Couple with local roots edging closer to the top
JANESVILLE It wasn't a bad Saturday night for husband-and-wife musicians with humble Midwest roots.
While he played with Paul McCartney on TV's "Saturday Night Live" in New York City, she backed up the Rolling Stones during a concert in New Jersey.
For Caleb and Martha Burhans, however, the gigs two weeks ago were only steps along the way in their musical careers.
"Both jobs just sort of happened," Caleb said during an interview Thursday. "They both came together about a week before the shows."
Caleb and Martha are home for the holidays. Caleb is visiting family and friends in Janesville, where he graduated from Parker High School in 1997. The former Martha Cluver is from Fort Atkinson.
"You have to have some talent, but it still comes down to who you know," Martha said. "The director of the choir I sing for has a friend who has a lot of money and knows members of the Rolling Stones. She used to date Julian Lennon."

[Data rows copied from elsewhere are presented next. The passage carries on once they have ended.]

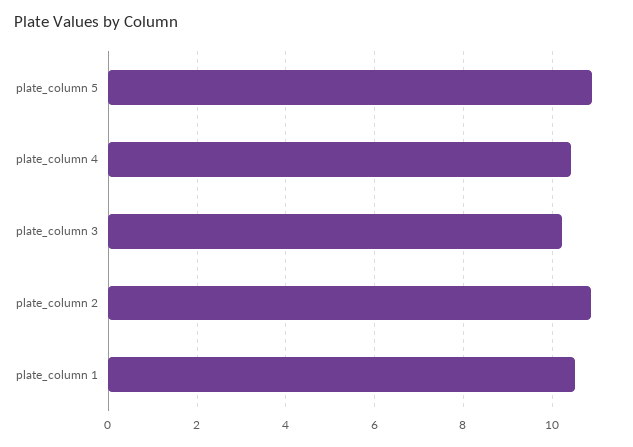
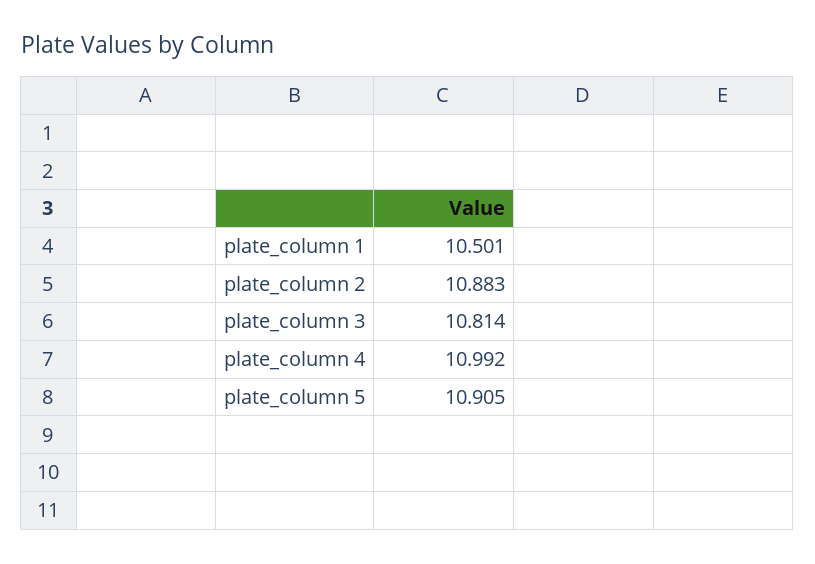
  {
    "plate_column 5": 10.905,
-   "plate_column 4": 10.4,
+   "plate_column 4": 10.992,
-   "plate_column 3": 10.2,
+   "plate_column 3": 10.814,
    "plate_column 2": 10.883,
    "plate_column 1": 10.501
  }

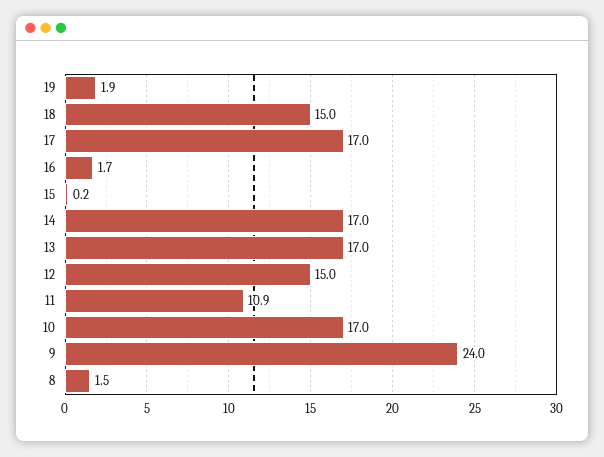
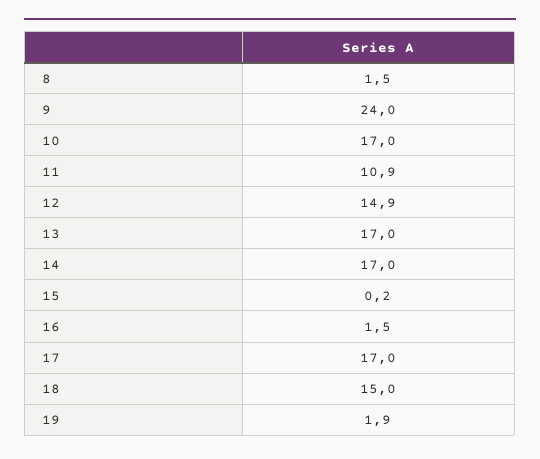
  {
    "19": 1.9,
    "18": 15,
    "17": 17,
-   "16": 1.7,
+   "16": 1.5,
    "15": 0.2,
    "14": 17,
    "13": 17,
-   "12": 15,
+   "12": 14.9,
    "11": 10.9,
    "10": 17,
    "9": 24,
    "8": 1.5
  }

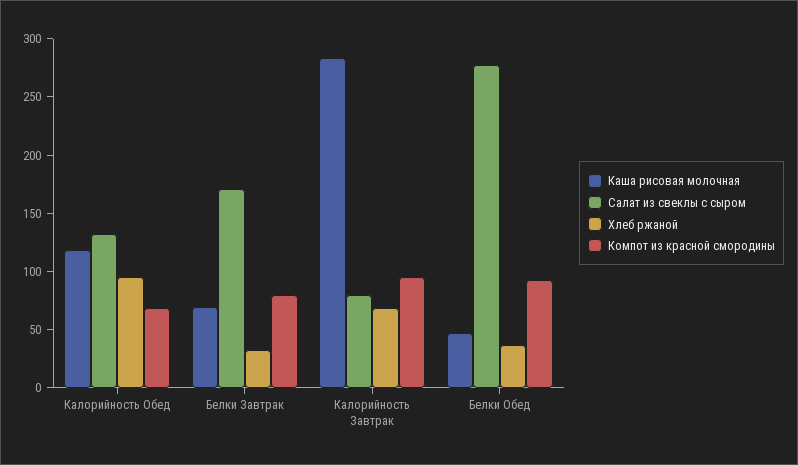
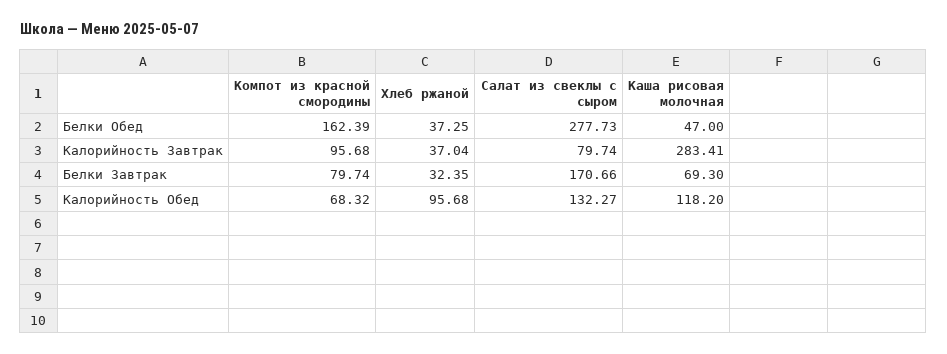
  {
    "Каша рисовая молочная": {
      "Калорийность Обед": 118.2,
      "Белки Завтрак": 69.3,
      "Калорийность Завтрак": 283.41,
      "Белки Обед": 47
    },
    "Салат из свеклы с сыром": {
      "Калорийность Обед": 132.27,
      "Белки Завтрак": 170.66,
      "Калорийность Завтрак": 79.74,
      "Белки Обед": 277.73
    },
    "Хлеб ржаной": {
      "Калорийность Обед": 95.68,
      "Белки Завтрак": 32.35,
-     "Калорийность Завтрак": 70,
+     "Калорийность Завтрак": 37.04,
      "Белки Обед": 37.25
    },
    "Компот из красной смородины": {
      "Калорийность Обед": 68.32,
      "Белки Завтрак": 79.74,
      "Калорийность Завтрак": 95.68,
-     "Белки Обед": 90
+     "Белки Обед": 162.39
    }
  }

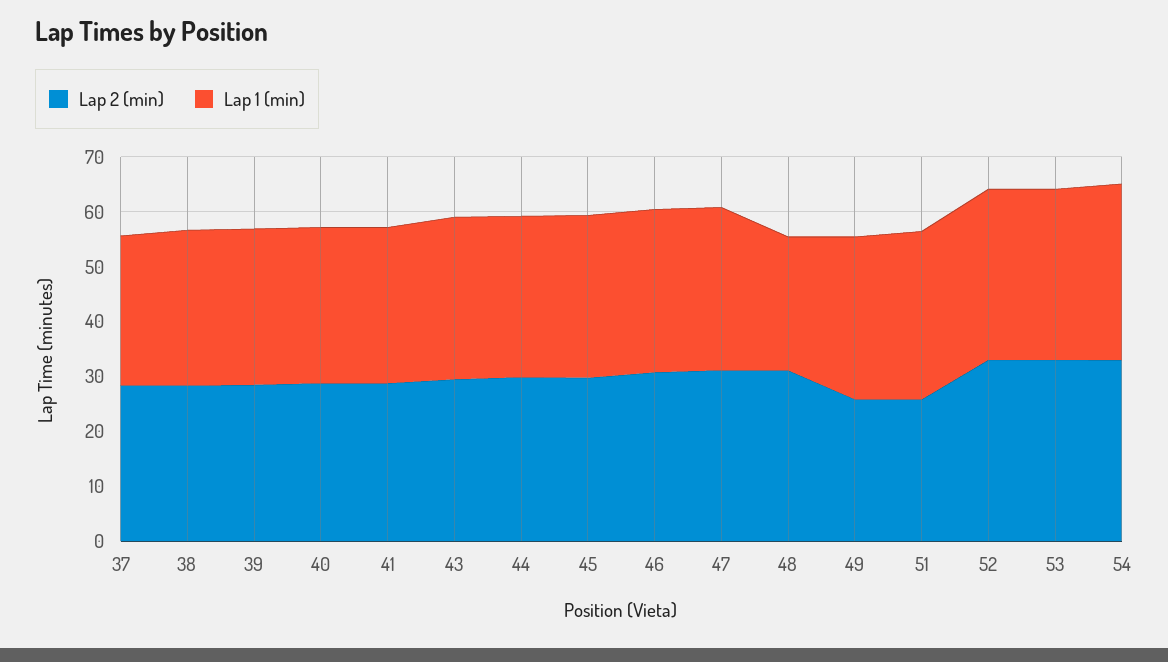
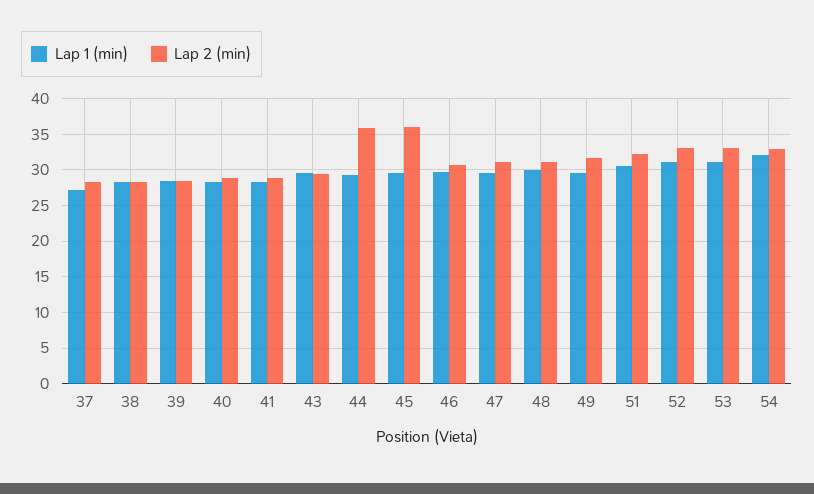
  {
    "Lap 2 (min)": {
      "37": 28,
      "38": 28,
      "39": 28,
      "40": 29,
      "41": 29,
      "43": 29,
-     "44": 30,
+     "44": 36,
-     "45": 30,
+     "45": 36,
      "46": 31,
      "47": 31,
      "48": 31,
-     "49": 26,
+     "49": 32,
-     "51": 26,
+     "51": 32,
      "52": 33,
      "53": 33,
      "54": 33
    },
    "Lap 1 (min)": {
      "37": 27,
      "38": 28,
      "39": 28,
      "40": 28,
      "41": 28,
      "43": 30,
      "44": 29,
      "45": 30,
      "46": 30,
      "47": 30,
-     "48": 24,
+     "48": 30,
      "49": 30,
      "51": 31,
      "52": 31,
      "53": 31,
      "54": 32
    }
  }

Caleb grabbed the job playing violin with McCartney by continuously surfing the Internet after a friend told him the job would open up.
"You often get a tip and then just keep going to the Internet," he said. "It's usually first come, first served."
Martha, a vocalist, and Caleb, a musician and composer, have clawed their way to what's considered a first step to success for serious musicians—no nonmusic jobs.
"We aren't rich, but we don't have to rely on day jobs," Martha said.
"I haven't had a day job in seven years," Caleb said. "It's been a little easier for me being able to combine performing and composing."
Caleb and Martha graduated from Interlochen Arts Academy in Traverse City, Mich., and the Eastman School of Music in Rochester, N.Y.
"After we graduated, we went to New York City with no idea what we would do," Martha said.
"I was terrified," Caleb said. "But I knew this is what I wanted to do."
It was more than just wanting to make music a career.
"We knew this is what we had to do," Martha said. "There was no hesitation."
A major influence on Caleb was his father, Ron, a musician who backed up some of the greatest acts of the time, including Ray Charles, Kenny Rogers and the Everly Brothers.
"My dad was completely my greatest influence," Caleb said. "He is the reason I'm a musician."
Ron played with several groups locally, but was also known in Janesville for his handy work.
"My father did a bit of hands on work, including painting, plumbing, drywall and roofing," Caleb said. "But it was his music that he's remembered for."
The third day they were in New York City, Caleb and Martha landed a job with the choir at Trinity Wall Street, an Episcopal church in lower Manhattan.
"Choir members are paid employees," Martha said. "Those jobs paid the rent when we first started."
Caleb's career advanced on two levels. As a composer, he focuses on contemporary classical music. He has been commissioned to compose for Carnegie Hall, the Library of Congress, the Lincoln Center and the Albany Symphony. As a performer, he continues to explore all forms of music.
"The week I did SNL with Paul McCartney, I had six different gigs in six days, including a chamber concert at a church, a rock band in a club and a violin solo."
The next step for Caleb and Martha is in sight, they said.
"I can see myself as a vocalist in demand doing everything from commercials, studio work and films," she said. "The goal is to get to a level where I can pick and choose jobs instead of reaching out all the time."
Two upcoming events will allow Caleb to look into the future and see where his career may be going.
The Fifth House Ensemble, a Chicago chamber group, will perform Caleb's composition, "Excelsior," designed to "challenge the idea of what an opera is," Caleb said. "It features Martha as a soloist. I wrote it for her."
The composition is based on Project Excelsior, a series of high-altitude parachute jumps by Joseph Kettinger in 1959 and 1960, including one jump from 19.2 miles above the earth's surface. Kettinger's world record parachute jump lasted until Oct. 14, when Felix Baumgartner successfully completed a 22-mile jump.
Caleb's "Excelsior" is scheduled to premiere March 9 at the Museum of Contemporary Art.
"The idea of falling 20 miles intrigued me," Caleb said. "The music and the tempo are written to keep pace with the fall."
Later next year, Caleb enters a new phase in his career with the release of a CD containing exclusively his work.
"It's a milestone for me because it will be released on a major label, Cantaloupe, for the genre I work in," he said. "It will, hopefully, be noticed by the top performers and composers."
For now, it's back to work after the holidays for Martha and Caleb.
"This is what we do, and we do it every day," Martha said. "We continue to look for greater opportunities."
For Caleb, the performing may trail off, but composing will always be his passion.
"I'll never stop," he said. "It's what I have to do."